----- Task data -----
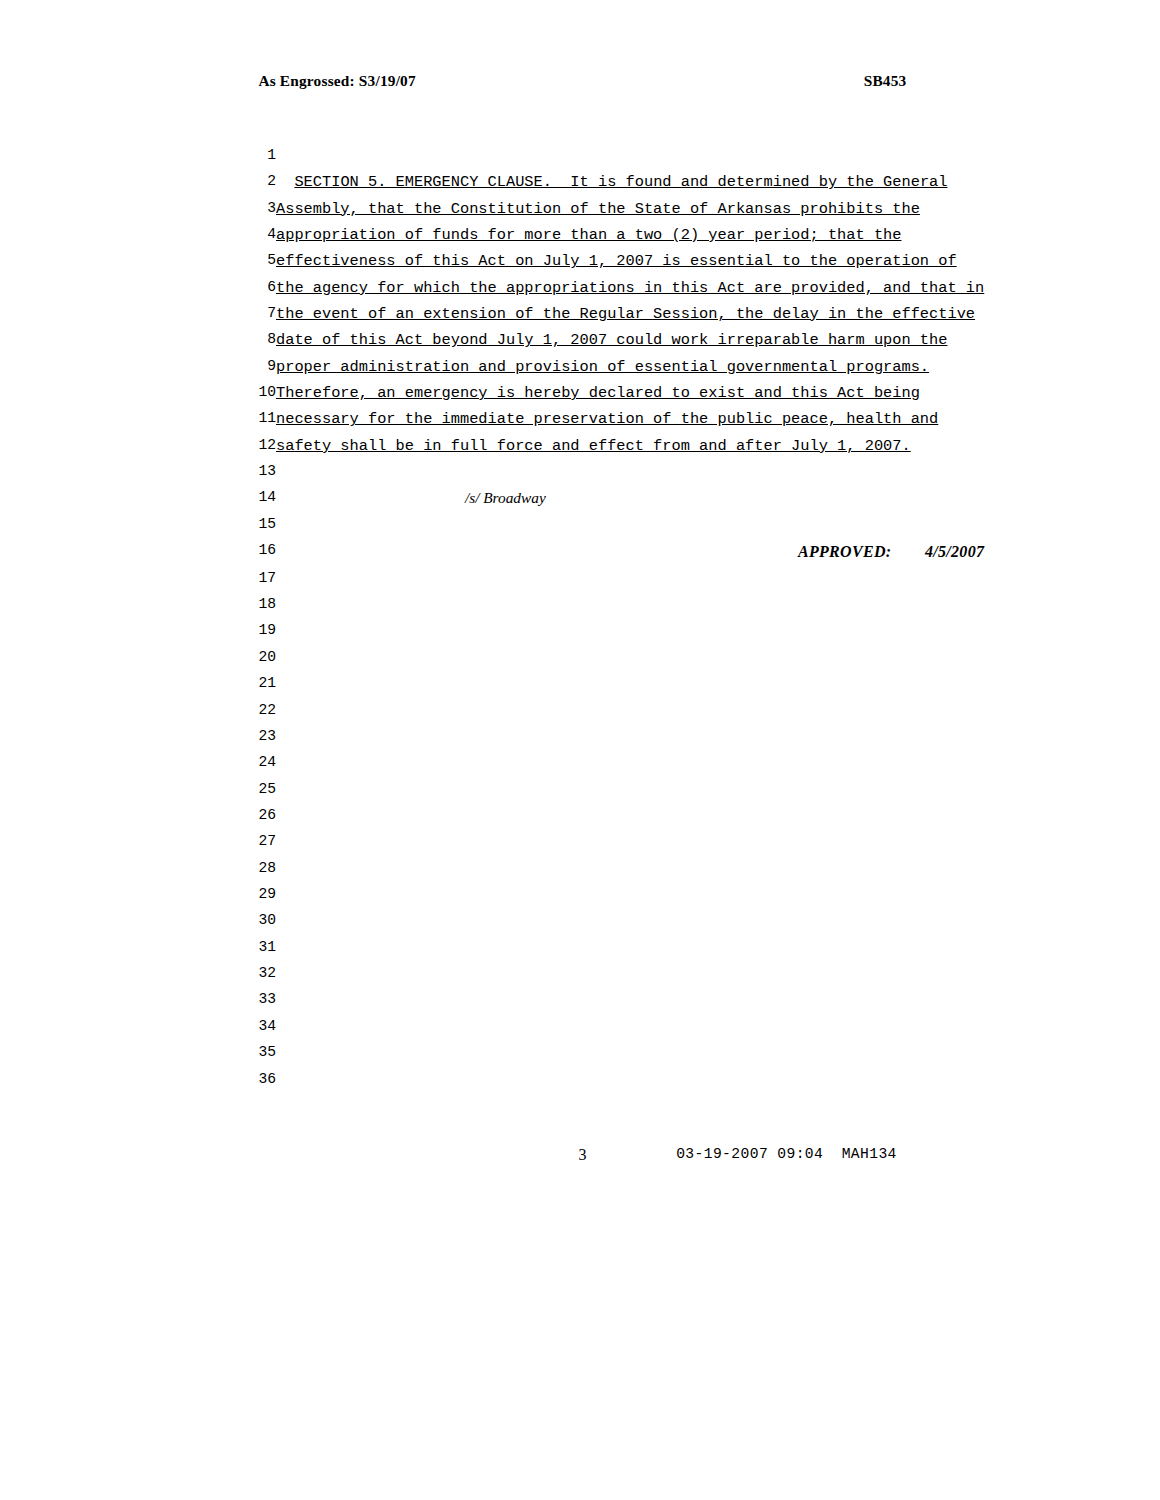As Engrossed: S3/19/07 SB453
| 1 | |
| 2 | SECTION 5. EMERGENCY CLAUSE. It is found and determined by the General |
| 3 | Assembly, that the Constitution of the State of Arkansas prohibits the |
| 4 | appropriation of funds for more than a two (2) year period; that the |
| 5 | effectiveness of this Act on July 1, 2007 is essential to the operation of |
| 6 | the agency for which the appropriations in this Act are provided, and that in |
| 7 | the event of an extension of the Regular Session, the delay in the effective |
| 8 | date of this Act beyond July 1, 2007 could work irreparable harm upon the |
| 9 | proper administration and provision of essential governmental programs. |
| 10 | Therefore, an emergency is hereby declared to exist and this Act being |
| 11 | necessary for the immediate preservation of the public peace, health and |
| 12 | safety shall be in full force and effect from and after July 1, 2007. |
| 13 | |
| 14 | /s/ Broadway |
| 15 | |
| 16 | APPROVED: 4/5/2007 |
| 17 | |
| 18 | |
| 19 | |
| 20 | |
| 21 | |
| 22 | |
| 23 | |
| 24 | |
| 25 | |
| 26 | |
| 27 | |
| 28 | |
| 29 | |
| 30 | |
| 31 | |
| 32 | |
| 33 | |
| 34 | |
| 35 | |
| 36 | |
3 03-19-2007 09:04 MAH134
-----
_How to complete this task_
Render all entries verbatim, excluding any pictures they hold.

_Solution_
As Engrossed: S3/19/07 SB453
| 1 | |
| 2 | SECTION 5. EMERGENCY CLAUSE. It is found and determined by the General |
| 3 | Assembly, that the Constitution of the State of Arkansas prohibits the |
| 4 | appropriation of funds for more than a two (2) year period; that the |
| 5 | effectiveness of this Act on July 1, 2007 is essential to the operation of |
| 6 | the agency for which the appropriations in this Act are provided, and that in |
| 7 | the event of an extension of the Regular Session, the delay in the effective |
| 8 | date of this Act beyond July 1, 2007 could work irreparable harm upon the |
| 9 | proper administration and provision of essential governmental programs. |
| 10 | Therefore, an emergency is hereby declared to exist and this Act being |
| 11 | necessary for the immediate preservation of the public peace, health and |
| 12 | safety shall be in full force and effect from and after July 1, 2007. |
| 13 | |
| 14 | /s/ Broadway |
| 15 | |
| 16 | APPROVED: 4/5/2007 |
| 17 | |
| 18 | |
| 19 | |
| 20 | |
| 21 | |
| 22 | |
| 23 | |
| 24 | |
| 25 | |
| 26 | |
| 27 | |
| 28 | |
| 29 | |
| 30 | |
| 31 | |
| 32 | |
| 33 | |
| 34 | |
| 35 | |
| 36 | |
3 03-19-2007 09:04 MAH134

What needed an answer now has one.